Mata has shaken off his luxury label to become a bonafide Mourinho player at Man Utd
It took the Red Devils an awful long time to break down a resilient Hull side riddled with injuries. Despite their problems, the Tigers made a genuine game of it. Not only defending well but also surging forward on the break. They held United at bay for almost an hour, until Juan Mata broke them.
It was a sneaky goal, but a brilliant one (and probably a little bit offside). The Spaniard is known as an elegant playmaker his style of play has changed over the past couple of months.
Mata is a facilitator: he makes his teammates better without necessarily being the focal point of things. And he scores goals. He scores goals through excellent movement and great positional instincts, just as we saw against Hull.
Pogba sprayed the ball wide to the right, a pass that bent so easily you’d think it was made of rubber. It was an outrageous pass, but Pogba was having that kind of game, spraying the ball around with so much precision.
So anyway this pass goes wide to Antonio Valencia and the Ecuadorian sends a booming cross into the back-post. Meanwhile, Mata is still just watching the ball. He’s not dropping deep to get involved as he would have done in the past. No, he’s just watching.
The cross meanwhile finally comes down out of low-earth orbit and Henrikh Mkhitaryan leaps above David Meyler and, doing his best Zlatan Ibrahimovic impression, heads it back across the face of goal.

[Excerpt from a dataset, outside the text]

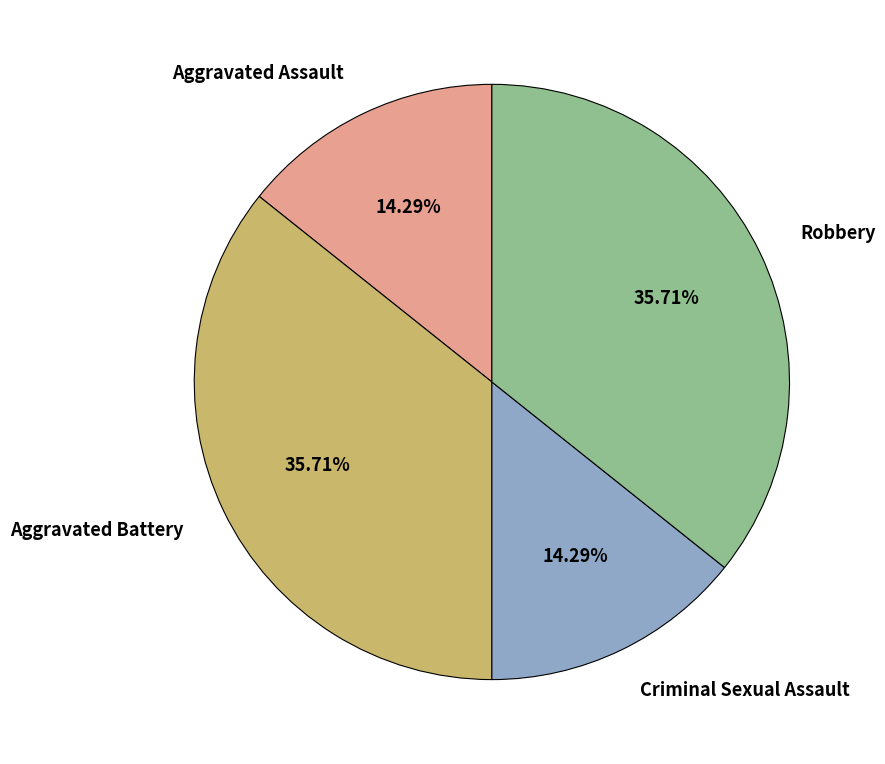

Does Criminal Sexual Assault represent more than half of the total?

No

While Valencia’s cross had come in, Mata made a dart to the near-post. He was now offside but as soon as the ball went over his head he stopped on a dime. The old Mata would have casually trotted around, but no, Mata jumped back onside (well, he tried to and only sort of made it) and as the header came across goal, his eye lit up.
The hard work had been done, all Mata had to do was take a couple of small steps forward and volley the ball into an open net. Bang, 1-0. The orange and black wall had been broken down and United were where they always want to be: winning. All thanks to Juan Mata’s newfound striker-y instincts.
Furthermore, when you think about it, Mata has never really been first-choice anything at United. He was signed almost as a PR exercise to divert attention from just how terrible David Moyes was doing at Old Trafford. It worked, of course, because everyone loves Mata, how can you not love Mata? He’s just so nice!
Despite his perennial status as a squad player, Mata has continually fought his way back into the starting line-up. He always finds ways to make himself essential – when Mourinho took charge at Old Trafford in the summer everyone assumed Mata would be first out the door, as it had been Mourinho who sold him to United from Chelsea in the first place (having barely played him for the six previous months).
But Mata is different now. Louis van Gaal saw to that. Instilling in the Spaniard the kind of defensive diligence and commitment to positional play that, far from being the luxury playmaker he sold three years ago, Mata is now a facilitator and a scorer. The goal against Hull was his 33rd for United in 129 games (for Chelsea he took 135 games to score 33 despite being a key player, taking all the set-pieces, etc.)
Mata never gets the glory or the major accolades, other players will always win the awards and take the plaudits, but United just play better football when he’s on the field. His link play is a help to his team-mates, but his positional sense and ability to pop up with decisive goals at big moments is crucial.
The playmaker was removed after 79 minutes, Mourinho undoubtedly protecting him ahead of the Liverpool game on Sunday. As he was substituted he received a standing ovation – a fitting tribute for one of Manchester United and the Premier League’s most criminally underrated players.